## PROMPT
Where does the string "transform" occur in the entries below? Copy every line where it does.

MATERIAL SUPPLIED START

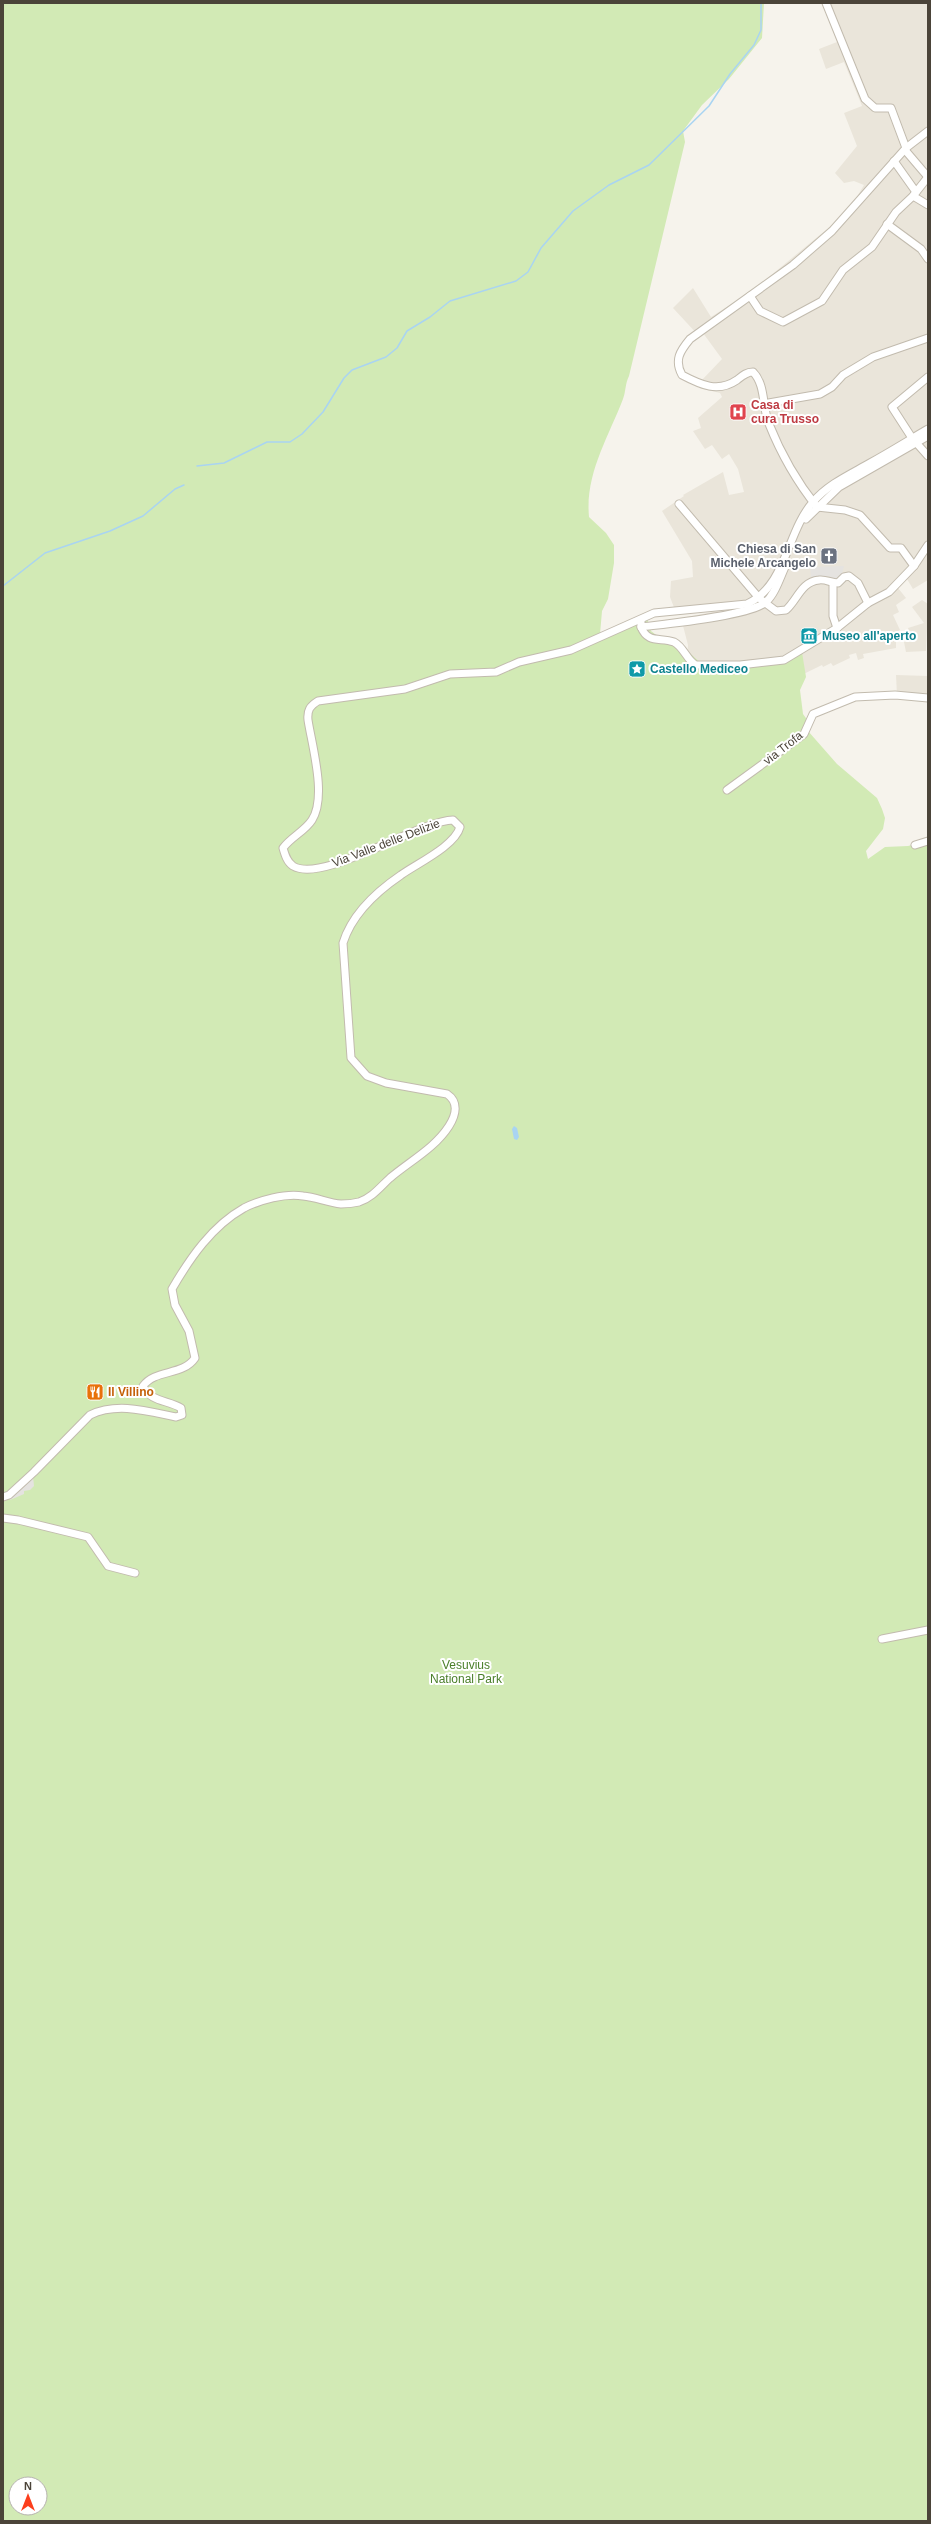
<svg xmlns="http://www.w3.org/2000/svg" width="931" height="2524" font-family="Helvetica,sans-serif">
  <style>
    .residential { fill: #eae5da }
    .green { fill: #d2eab5; fill-rule: evenodd }
    .parking { fill: #e5e3e0 }
    .water { fill: #a9d4f2 }
    .lines { fill: none; stroke-linecap: round; stroke-linejoin: round }
    .stream { stroke: #a9d4f2; stroke-width: 1.5 }
    .minor-casing { stroke: #c2bbae; stroke-width: 9 }
    .minor { stroke: #fff; stroke-width: 7 }
    .labels { text-anchor: middle; stroke-width: 4; stroke-linejoin: round; paint-order: stroke }
    .health-label { font-size: 12px; font-weight: bold; fill: #be3a42; stroke: #fff; text-anchor: start }
    .worship-label { font-size: 12px; font-weight: bold; fill: #5b616d; stroke: #fff; text-anchor: end }
    .culture-label { font-size: 12px; font-weight: bold; fill: #0d838f; stroke: #fff; text-anchor: start }
    .street-label { font-size: 12px; fill: #4b4439; stroke: #fff }
    .food-label { font-size: 12px; font-weight: bold; fill: #c56008; stroke: #fff; text-anchor: start }
    .park-label { font-size: 12px; fill: #4a7f2a; stroke: #fff }
  </style>
  <rect width="100%" height="100%" fill="#f6f3ec"/>
  <!-- residential -->
  <g class="residential">
    <polygon points="822,3 928,3 928,580 913,589 907,579 898,588 906,598 896,605 899,612 893,615 900,630 896,632 896,648 863,654 864,658 858,660 856,653 849,655 850,658 833,666 831,663 823,667 822,665 775,688 686,682 688,645 681,618 718,611 675,610 670,597 671,581 693,577 692,561 662,511 684,496 683,495 723,472 729,495 744,492 738,469 729,454 722,459 712,445 705,449 693,431 701,428 698,418 722,397 720,393 699,388 702,380 722,359 703,333 699,336 673,308 693,288 711,317 752,291 838,220 852,205 864,185 854,181 844,183 835,173 857,146 844,113 862,106 844,62 826,69 819,49 837,42"/>
    <polygon points="922,600 928,604 926,651 906,652 904,642 912,641 908,628 924,623 912,607"/>
    <polygon points="896,675 928,676 928,699 897,695"/>
  </g>
  <!-- green -->
  <path class="green" d="M3,3H764L762,38L729,79L702,105L683,131L685,142L629,376C625,384 626,391 623,399C608,438 585,474 589,517L606,533L614,545V563L608,599L602,611L600,634L646,615L651,631L660,638L674,639L702,664L745,663L781,658L801,646L806,677L800,690L803,714L808,721V731L837,764L877,798L882,809L885,818L883,829L866,851L868,859L885,847L908,846L928,841V2521H3ZM16,2484H40V2508H16Z"/>
  <!-- parking -->
  <g class="parking">
    <polygon points="844,566 841,578 835,581 828,576 811,577 810,567"/>
    <polygon points="33,1476 34,1486 30,1490 24,1491 24,1494 10,1500 10,1496"/>
  </g>
  <!-- water -->
  <polygon class="water" points="514,1126 517,1128 519,1137 517,1140 514,1139 512,1129"/>
  <g class="lines">
    <!-- stream -->
    <g class="stream">
      <polyline points="197,466 224,463 267,442 290,442 302,434 323,412 344,378 352,370 386,357 397,348 407,331 430,317 450,301 516,281 528,272 541,248 573,211 609,185 649,165 709,106 730,74 754,45 761,30 761,3"/>
      <polyline points="3,586 45,553 110,531 143,516 175,489 184,485"/>
    </g>
    <!-- minor casing -->
    <g class="minor-casing">
      <g id="minor">
        <polyline points="826,3 865,99 875,108 891,108 906,148"/>
        <polyline points="905,150 928,177"/>
        <polyline points="894,161 916,192"/>
        <polyline points="913,196 928,205"/>
        <polyline points="887,224 921,249 928,259"/>
        <polyline points="750,296 760,311 783,322 822,301 843,270 872,247 896,212 913,196 928,177"/>
        <polyline points="928,377 892,407 912,438 928,456"/>
        <polyline points="763,404 820,394 832,387 843,375 873,357 928,338"/>
        <path d="M679,504L759,598L776,611L786,610C798,599 801,582 819,580C826,579 831,583 838,583L844,577L849,576L858,583L868,603"/>
        <polyline points="806,519 839,487 928,436"/>
        <path d="M914,566L901,548H890L860,515L845,510L817,507C797,482 781,454 769,424C762,408 766,385 753,372C746,372 742,376 737,380C718,393 701,385 682,375C674,360 680,351 690,339L793,265L832,231L906,148L928,131"/>
        <polyline points="833,583 833,616 837,628"/>
        <path d="M641,620V627C665,624 750,616 766,602C775,594 780,578 785,567"/>
        <path d="M641,627C648,644 660,637 674,642C684,647 687,661 696,665H740L784,660L837,628L868,603L889,592L914,566L928,545"/>
        <polyline points="727,790 804,734 813,714 855,697 895,695 928,698"/>
        <polyline points="915,845 928,841"/>
        <path d="M3,1497L9,1495L34,1472L90,1415C117,1402 147,1411 176,1417L182,1415L181,1408C168,1400 150,1402 143,1386C155,1369 183,1376 195,1358L189,1331L175,1305L172,1289C190,1258 212,1226 244,1208C260,1200 285,1193 303,1196C316,1197 328,1203 341,1204C347,1204 355,1203 359,1202C372,1198 381,1186 390,1178C410,1161 435,1148 449,1126C456,1115 459,1102 447,1094L386,1083L367,1076L351,1058L343,943C352,914 376,892 401,875C416,864 455,846 460,827L453,820C418,821 323,884 293,866C287,862 285,855 283,848C291,837 305,831 312,820C327,797 312,746 308,720C307,710 310,706 318,701L405,689L450,674L496,672L519,662L571,650L654,613L747,604C787,585 786,533 813,502C828,484 851,474 870,463C890,452 909,440 928,429"/>
        <polyline points="3,1518 18,1520 88,1537 108,1566 135,1573"/>
        <polyline points="882,1639 928,1630"/>
      </g>
    </g>
    <!-- minor -->
    <use href="#minor" class="minor"/>
  </g>
  <!-- icons -->
  <defs>
    <g id="hospital-square" transform="scale(0.9)"><rect x="-9" y="-9" width="18" height="18" rx="4" fill="#e0444e" stroke="#fff"/><path d="M-5-5h3v3.5h4V-5h3V5h-3V1.5h-4V5h-3Z" fill="#fff"/></g>
    <g id="church-square" transform="scale(0.9)"><rect x="-9" y="-9" width="18" height="18" rx="4" fill="#6b7280" stroke="#fff"/><path d="M-1.2-6h2.4v3.5h3.3v2.4h-3.3V6h-2.4V-.1h-3.3v-2.4h3.3Z" fill="#fff"/></g>
    <g id="museum-square" transform="scale(0.9)"><rect x="-9" y="-9" width="18" height="18" rx="4" fill="#0f9aa8" stroke="#fff"/><path d="M0-6L6-3V-2H-6V-3ZM-5-1h2V3h-2ZM-1-1h2V3h-2ZM3-1h2V3H3ZM-6 4H6V6H-6Z" fill="#fff"/></g>
    <g id="sight-square" transform="scale(0.9)"><rect x="-9" y="-9" width="18" height="18" rx="4" fill="#0f9aa8" stroke="#fff"/><path d="M0-6L1.8-2.2L6-1.7L2.9 1.2L3.7 5.4L0 3.3L-3.7 5.4L-2.9 1.2L-6-1.7L-1.8-2.2Z" fill="#fff"/></g>
    <g id="restaurant-square" transform="scale(0.9)"><rect x="-9" y="-9" width="18" height="18" rx="4" fill="#e8710a" stroke="#fff"/><path d="M-5-6h1v4h1v-4h1v4h1v-4h1v5L-1.5 .5V6h-2V.5L-5-1ZM5-6V6H3V1.5H1.5Q1.5-4 5-6Z" fill="#fff"/></g>
  </defs>
  <g fill-rule="evenodd">
    <use href="#hospital-square" x="738" y="412"/>
    <use href="#church-square" x="829" y="556"/>
    <use href="#museum-square" x="809" y="636"/>
    <use href="#sight-square" x="637" y="669"/>
    <use href="#restaurant-square" x="95" y="1392"/>
  </g>
  <g class="labels">
    <!-- health labels -->
    <g class="health-label">
      <text x="751" y="409">Casa di<tspan x="751" dy="14">cura Trusso</tspan></text>
    </g>
    <!-- worship labels -->
    <g class="worship-label">
      <text x="816" y="553">Chiesa di San<tspan x="816" dy="14">Michele Arcangelo</tspan></text>
    </g>
    <!-- culture labels -->
    <g class="culture-label">
      <text x="822" y="640">Museo all'aperto</text>
      <text x="650" y="673">Castello Mediceo</text>
    </g>
    <!-- street labels -->
    <g class="street-label">
      <text transform="translate(783 748) rotate(-38)" y="4">via Trofa</text>
      <text transform="translate(386 843) rotate(-21)" y="4">Via Valle delle Delizie</text>
    </g>
    <!-- food labels -->
    <g class="food-label">
      <text x="108" y="1396">Il Villino</text>
    </g>
    <!-- park labels -->
    <g class="park-label">
      <text x="466" y="1669">Vesuvius<tspan x="466" dy="14">National Park</tspan></text>
    </g>
  </g>
  <!-- border -->
  <rect width="931" height="2524" fill="none" stroke="#4b4439" stroke-width="8"/>
  <!-- north arrow -->
  <g transform="translate(28 2496)"><circle r="19" fill="#ffffff" stroke="#b7b4b0"/>
  <path d="M0-3L7 15L0 10L-7 15Z" fill="#fc3f1d"/>
  <text y="-6" font-size="11" font-weight="bold" text-anchor="middle" fill="#4b4439">N</text>
  </g>
</svg>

MATERIAL SUPPLIED END

## TASK RESULT
    <g id="hospital-square" transform="scale(0.9)"><rect x="-9" y="-9" width="18" height="18" rx="4" fill="#e0444e" stroke="#fff"/><path d="M-5-5h3v3.5h4V-5h3V5h-3V1.5h-4V5h-3Z" fill="#fff"/></g>
    <g id="church-square" transform="scale(0.9)"><rect x="-9" y="-9" width="18" height="18" rx="4" fill="#6b7280" stroke="#fff"/><path d="M-1.2-6h2.4v3.5h3.3v2.4h-3.3V6h-2.4V-.1h-3.3v-2.4h3.3Z" fill="#fff"/></g>
    <g id="museum-square" transform="scale(0.9)"><rect x="-9" y="-9" width="18" height="18" rx="4" fill="#0f9aa8" stroke="#fff"/><path d="M0-6L6-3V-2H-6V-3ZM-5-1h2V3h-2ZM-1-1h2V3h-2ZM3-1h2V3H3ZM-6 4H6V6H-6Z" fill="#fff"/></g>
    <g id="sight-square" transform="scale(0.9)"><rect x="-9" y="-9" width="18" height="18" rx="4" fill="#0f9aa8" stroke="#fff"/><path d="M0-6L1.8-2.2L6-1.7L2.9 1.2L3.7 5.4L0 3.3L-3.7 5.4L-2.9 1.2L-6-1.7L-1.8-2.2Z" fill="#fff"/></g>
    <g id="restaurant-square" transform="scale(0.9)"><rect x="-9" y="-9" width="18" height="18" rx="4" fill="#e8710a" stroke="#fff"/><path d="M-5-6h1v4h1v-4h1v4h1v-4h1v5L-1.5 .5V6h-2V.5L-5-1ZM5-6V6H3V1.5H1.5Q1.5-4 5-6Z" fill="#fff"/></g>
      <text transform="translate(783 748) rotate(-38)" y="4">via Trofa</text>
      <text transform="translate(386 843) rotate(-21)" y="4">Via Valle delle Delizie</text>
  <g transform="translate(28 2496)"><circle r="19" fill="#ffffff" stroke="#b7b4b0"/>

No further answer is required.